Can you return, unchanged, every line of the items below from the one containing "<h3>📚 Linguagens /" through the last line, including both of those lines?
(SUPPLIED INFORMATION)
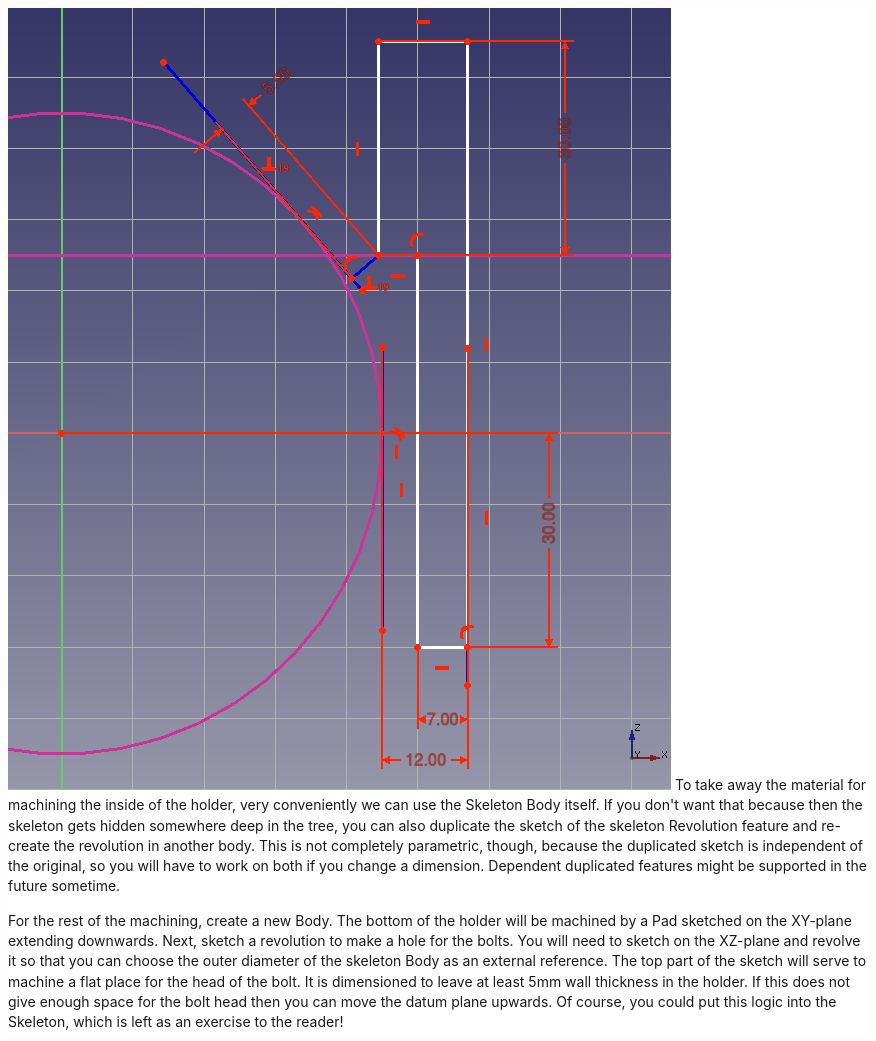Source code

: ![Sketch to \"drill\" the hole for the bolts\|thumb\|right\|400px](images/HolderTop2-17.jpg ) To take away the material for machining the inside of the holder, very conveniently we can use the Skeleton Body itself. If you don\'t want that because then the skeleton gets hidden somewhere deep in the tree, you can also duplicate the sketch of the skeleton Revolution feature and re-create the revolution in another body. This is not completely parametric, though, because the duplicated sketch is independent of the original, so you will have to work on both if you change a dimension. Dependent duplicated features might be supported in the future sometime.

For the rest of the machining, create a new Body. The bottom of the holder will be machined by a Pad sketched on the XY-plane extending downwards. Next, sketch a revolution to make a hole for the bolts. You will need to sketch on the XZ-plane and revolve it so that you can choose the outer diameter of the skeleton Body as an external reference. The top part of the sketch will serve to machine a flat place for the head of the bolt. It is dimensioned to leave at least 5mm wall thickness in the holder. If this does not give enough space for the bolt head then you can move the datum plane upwards. Of course, you could put this logic into the Skeleton, which is left as an exercise to the reader!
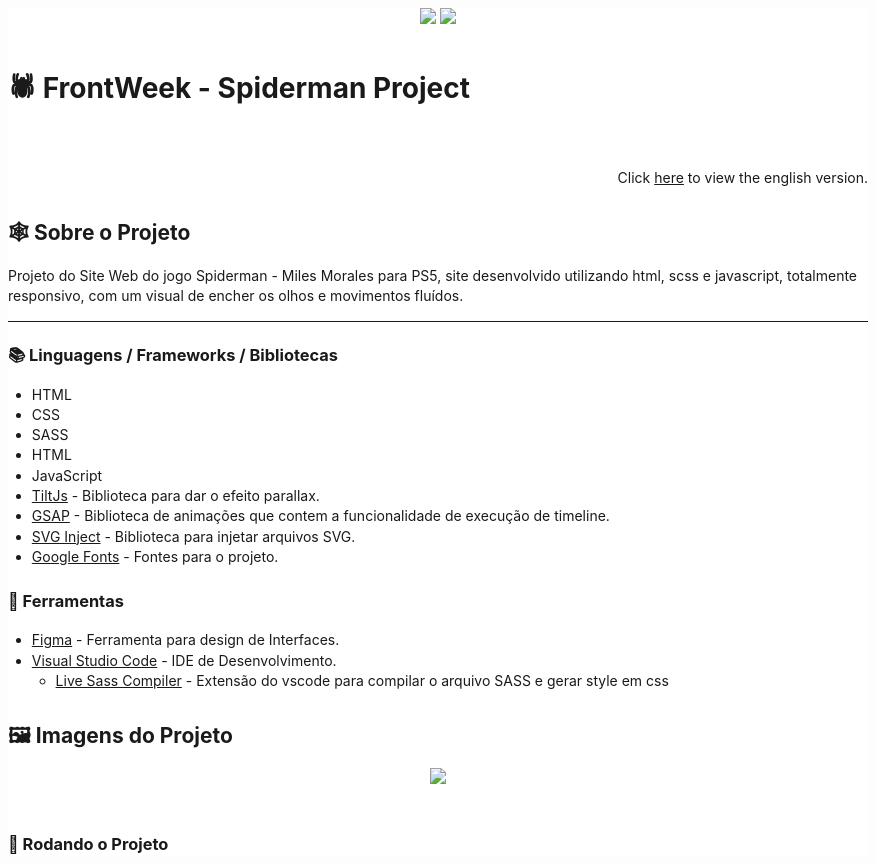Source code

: 
<div align="center" >
  <img src="img/spiderman-text.png" width="400px"/>
  <img src="img/spiderman.png" width="400px"/>
</div>



<h1> 🕷️ FrontWeek - Spiderman Project</h1>

<br>
<br>

<div align="right">
  Click <a href="https://github.com/luc-ribeiro/spiderman-js/blob/main/README.md">here</a> to view the english version.
</div>



<h2>🕸️ Sobre o Projeto</h2>

<p> Projeto do Site Web do jogo Spiderman - Miles Morales para PS5, site desenvolvido utilizando html, scss e javascript, totalmente responsivo, com um visual de encher os olhos e movimentos fluídos.</p>

---

<h3>📚 Linguagens / Frameworks / Bibliotecas</h3>

* HTML
* CSS 
* SASS
* HTML 
* JavaScript
* [TiltJs](https://gijsroge.github.io/tilt.js/) - Biblioteca para dar o efeito parallax.  
* [GSAP](https://greensock.com/docs/v3/GSAP) - Biblioteca de animações que contem a funcionalidade de execução de timeline.
* [SVG Inject](https://github.com/iconfu/svg-inject) - Biblioteca para injetar arquivos SVG. 
* [Google Fonts](https://fonts.google.com/) - Fontes para o projeto.


<h3>🧰 Ferramentas</h3>

* [Figma](https://www.figma.com/) - Ferramenta para design de Interfaces.
* [Visual Studio Code](https://code.visualstudio.com/) - IDE de Desenvolvimento. 
  * [Live Sass Compiler](https://marketplace.visualstudio.com/items?itemName=ritwickdey.live-sass) -  Extensão do vscode para compilar o arquivo SASS e gerar style em css


<h2>🖼️ Imagens do Projeto</h2>

<div align="center" >
  <img src="img/project.png" width="80000px"/>
</div>

</br>

<h3> 🎲 Rodando o Projeto</h3>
(End SUPPLIED INFORMATION)
◆ SOLUTION TO THIS EXERCISE:
<h3>📚 Linguagens / Frameworks / Bibliotecas</h3>

* HTML
* CSS 
* SASS
* HTML 
* JavaScript
* [TiltJs](https://gijsroge.github.io/tilt.js/) - Biblioteca para dar o efeito parallax.  
* [GSAP](https://greensock.com/docs/v3/GSAP) - Biblioteca de animações que contem a funcionalidade de execução de timeline.
* [SVG Inject](https://github.com/iconfu/svg-inject) - Biblioteca para injetar arquivos SVG. 
* [Google Fonts](https://fonts.google.com/) - Fontes para o projeto.


<h3>🧰 Ferramentas</h3>

* [Figma](https://www.figma.com/) - Ferramenta para design de Interfaces.
* [Visual Studio Code](https://code.visualstudio.com/) - IDE de Desenvolvimento. 
  * [Live Sass Compiler](https://marketplace.visualstudio.com/items?itemName=ritwickdey.live-sass) -  Extensão do vscode para compilar o arquivo SASS e gerar style em css


<h2>🖼️ Imagens do Projeto</h2>

<div align="center" >
  <img src="img/project.png" width="80000px"/>
</div>

</br>

<h3> 🎲 Rodando o Projeto</h3>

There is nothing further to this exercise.